基金supported by the National Natural Science Foundation of China [82172385 to H.S., 82172349 to Y.W.]the Key-Area Research and Development Program of Guangdong Province [2019B020236001 to H.S.]+3 种基金the Shenzhen Key Medical Discipline Construction Fund [ZDSYS20190902092851024 to H.S.]the Natural Science Foundation of Guangdong Province [2020A1515010097 to Z.X.]the Shenzhen Outstanding Science and Technology Innovation Talents-Outstanding Youth Fund project [RCYX20210706092106042 to Z.X.]Funding for open access charge:Shenzhen Key Medical Discipline Construction Fund。
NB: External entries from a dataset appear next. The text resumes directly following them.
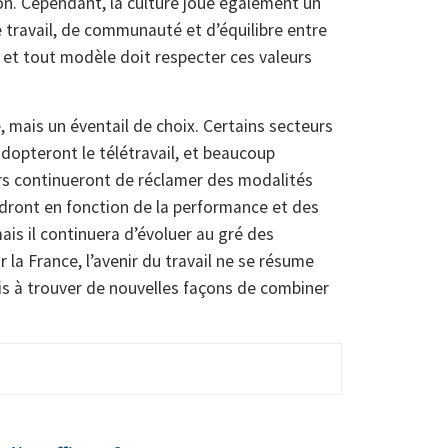
ion. Cependant, la culture joue également un
e travail, de communauté et d’équilibre entre
s, et tout modèle doit respecter ces valeurs
 mais un éventail de choix. Certains secteurs
dopteront le télétravail, et beaucoup
urs continueront de réclamer des modalités
ondront en fonction de la performance et des
ais il continuera d’évoluer au gré des
 la France, l’avenir du travail ne se résume
is à trouver de nouvelles façons de combiner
文摘As the major cell precursors in osteogenesis, mesenchymal stem cells(MSCs) are indispensable for bone homeostasis and development. However, the primary mechanisms regulating osteogenic differentiation are controversial. Composed of multiple constituent enhancers, super enhancers(SEs) are powerful cis-regulatory elements that identify genes that ensure sequential differentiation. The present study demonstrated that SEs were indispensable for MSC osteogenesis and involved in osteoporosis development. Through integrated analysis, we identified the most common SE-targeted and osteoporosis-related osteogenic gene,ZBTB16. ZBTB16, positively regulated by SEs, promoted MSC osteogenesis but was expressed at lower levels in osteoporosis.Mechanistically, SEs recruited bromodomain containing 4(BRD4) at the site of ZBTB16, which then bound to RNA polymerase IIassociated protein 2(RPAP2) that transported RNA polymerase Ⅱ(POL Ⅱ) into the nucleus. The subsequent synergistic regulation of POL Ⅱ carboxyterminal domain(CTD) phosphorylation by BRD4 and RPAP2 initiated ZBTB16 transcriptional elongation, which facilitated MSC osteogenesis via the key osteogenic transcription factor SP7. Bone-targeting ZBTB16 overexpression had a therapeutic effect on the decreased bone density and remodeling capacity of Brd4^(fl/fl)Prx1-cre mice and osteoporosis(OP) models.Therefore, our study shows that SEs orchestrate the osteogenesis of MSCs by targeting ZBTB16 expression, which provides an attractive focus and therapeutic target for osteoporosis.